Pero no todo el cine michoacano se reduce a la selección oficial del FICM. Fuera de este festival se produjeron otras realizaciones como Tejiendo nuestros pasos, de Daniel Ysi, con la producción de Sinestesia, a cargo de Alberto Zúñiga Rodríguez. Se trata de un relato donde se aborda la producción de huaraches en la región de Huetamo y que de momento no se ha proyectado en festivales especializados. Del mismo Zúñiga se produjo Yantar, seleccionado en el Nespresso Talents México 2019, además de estar en muestras de Roma y San Francisco.

Otro documental que luego de casi una década de trabajo pudo concluirse es El emperador de Michoacán, bajo la dirección de James Ramey y Arturo Pimentel, que tuvo su estreno en el FICM pero fuera de competencia. Es un acercamiento a la cultura purépecha antes de la Conquista, concentrado principalmente en la celebración del Fuego Nuevo.

Aunque se produjo en 2018, este año el cortometraje Amarte a morir (Frank Rodríguez) fue seleccionado a varios encuentros internacionales como el Phalke Film Festival, Festival Internacional de Cine Universitario de Buenos Aires, Best of Latin America Short Film Festival, Festival Iberoamericano de Cortometrajes y el Festival Internacional de Cine de Tukuru, entre otros.

Parte de la producción audiovisual también se desarrolla en los circuitos académicos.
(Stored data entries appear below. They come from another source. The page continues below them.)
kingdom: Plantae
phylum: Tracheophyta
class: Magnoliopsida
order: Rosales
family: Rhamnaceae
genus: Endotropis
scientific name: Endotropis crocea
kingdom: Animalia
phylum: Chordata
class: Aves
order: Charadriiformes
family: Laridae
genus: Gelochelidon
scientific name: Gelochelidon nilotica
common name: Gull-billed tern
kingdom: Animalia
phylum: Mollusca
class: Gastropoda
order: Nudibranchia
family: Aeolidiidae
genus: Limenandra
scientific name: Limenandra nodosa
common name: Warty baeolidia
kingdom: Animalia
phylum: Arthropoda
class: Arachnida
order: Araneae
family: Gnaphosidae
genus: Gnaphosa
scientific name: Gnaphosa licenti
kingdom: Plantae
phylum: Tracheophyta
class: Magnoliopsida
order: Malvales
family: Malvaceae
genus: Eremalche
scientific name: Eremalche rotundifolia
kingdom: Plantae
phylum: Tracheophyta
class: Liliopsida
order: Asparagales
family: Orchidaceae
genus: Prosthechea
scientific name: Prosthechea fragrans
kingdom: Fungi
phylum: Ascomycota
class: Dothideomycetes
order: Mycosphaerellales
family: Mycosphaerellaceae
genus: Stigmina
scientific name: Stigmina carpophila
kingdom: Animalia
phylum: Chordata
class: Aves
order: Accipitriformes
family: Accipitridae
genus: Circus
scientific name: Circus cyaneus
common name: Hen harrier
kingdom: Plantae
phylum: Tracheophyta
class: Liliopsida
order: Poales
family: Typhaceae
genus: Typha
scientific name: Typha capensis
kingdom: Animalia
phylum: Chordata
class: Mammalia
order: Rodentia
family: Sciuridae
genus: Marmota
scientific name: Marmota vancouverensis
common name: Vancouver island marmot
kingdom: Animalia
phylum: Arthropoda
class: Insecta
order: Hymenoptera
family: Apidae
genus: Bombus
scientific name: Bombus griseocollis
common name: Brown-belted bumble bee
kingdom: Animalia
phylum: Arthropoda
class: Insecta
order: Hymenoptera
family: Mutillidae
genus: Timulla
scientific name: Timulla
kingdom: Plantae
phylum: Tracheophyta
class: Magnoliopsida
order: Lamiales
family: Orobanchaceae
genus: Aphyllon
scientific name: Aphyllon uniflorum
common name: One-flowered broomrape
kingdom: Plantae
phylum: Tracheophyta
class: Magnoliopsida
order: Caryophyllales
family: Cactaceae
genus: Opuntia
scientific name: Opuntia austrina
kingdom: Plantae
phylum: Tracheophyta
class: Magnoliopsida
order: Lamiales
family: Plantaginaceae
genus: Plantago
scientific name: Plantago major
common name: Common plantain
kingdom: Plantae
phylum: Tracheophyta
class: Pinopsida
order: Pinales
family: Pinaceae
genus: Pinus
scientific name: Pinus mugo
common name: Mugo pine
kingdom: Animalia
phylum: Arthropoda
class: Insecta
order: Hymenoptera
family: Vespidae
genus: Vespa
La Universidad Vasco de Quiroga (Uvaq) produjo un total de cuatro cortometrajes de ficción, cuatro de documental y 28 cineminutos, varios de ellos seleccionados para su propio festival, cuya edición número 12 se desarrolló en junio de este año, además de estar en otras muestras como Dulcísimo Ovario, Hidalgo Film Fest, Festival Metropolitano de la UAM y Festival Internacional de cine de Panamá.

FESTIVALES Y ESCUELAS

El año que termina vio casi extinguirse al festival de cine de terror, ciencia ficción y fantasía Feratum, que ante la falta de apoyos apenas pudo proyectar una pequeña nuestra retrospectiva en Tlalpujahua. En tanto, Morelia fue la sede del festival de horror Animal Film Fest, cuya primera edición premió al cortometraje michoacano Mometzcopinqui, de Héctor Daniel Pérez Aguilera.

Apatzingán tuvo su primer festival a mediados de año y ya anunció la continuidad para 2020, mientras que el Festival Internacional de Cine Independiente de Paracho cumplió su quinto capítulo.

Fotoviva, la misma Universidad Vasco de Quiroga y el Instituto Mexicano de Investigaciones Cinematográficas y Humanísticas (Imich) son las principales escuelas de enseñanza cinematográfica en el estado, mientras que espacios como Jeudi 27, Giraluna, la Casa Natal de Morelos y Solaris programaron de forma constante películas de realizadores locales, nacionales e internacionales.